The Euromarche, the French K mart, and the expensive shops along Seteen Street have pulled business away from Tamari and Wassir Streets, while the byzantine jungle of shops under the corrugated tin roof that was Deirra has burned to the ground.

The clock tower and ''chop-chop'' square - location of Riyadh's infamous beheadings - are no longer the center of life in the desert capital.
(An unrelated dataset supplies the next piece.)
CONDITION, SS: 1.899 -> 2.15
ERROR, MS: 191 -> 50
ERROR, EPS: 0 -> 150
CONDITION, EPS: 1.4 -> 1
The affluent Saudis are flocking into the new temples of merchandise. The city has become a vast international bazaar. Dior, Cartier, Sony, Panasonic, General Motors, Rolls-Royce, Nike, and Adidas are all there hawking their wares to Saudis and expatriates alike. Many Westerners who were in Saudi Arabia in the mid-'70s actually lament the passing of an era of survival without Spray and Wash, fresh milk, corn-fed beef, sneakers, and electric appliances.

But in fairness to the old days, Riyadh has lost much of its evasive charm. ''Chicken Street'' in Malaaz, location of dozens of vendors roasting chickens over open fires along the street, now has parking meters.

But in the strongest statement of the new generation, the open pen behind the Toyota dealer is gone. No longer are Saudis trading in camels for pickups.

Yet the great consumer society has not breached the wall of a tradition-bound society rooted in fundamental Islam. The process of synthesizing the new with the old has created some bizarre contradictions.

The brightly lighted supermarkets with their wide aisles and imported food sporadically post signs in five languages warning female customers to keep ''all limbs covered'' while on the premises. The matawah, the religious police charged with the ''propagation of virtue and the prevention of vice,'' still ply the streets with camel whips forcing stores to close during the five daily prayer times.

By 1985 the third five-year development plan will spend more than $10 billion building the petrochemical complexes at Jubail and Yanbu and $8 million on a post office education program to teach people how to mail a letter.

It is the confrontation between the material and the spiritual that holds the greatest peril for present-day Saudi Arabia. Keeping the Saudis' bright new world functioning requires the labor of masses of imported workers who are perceived as corrupting Saudi society.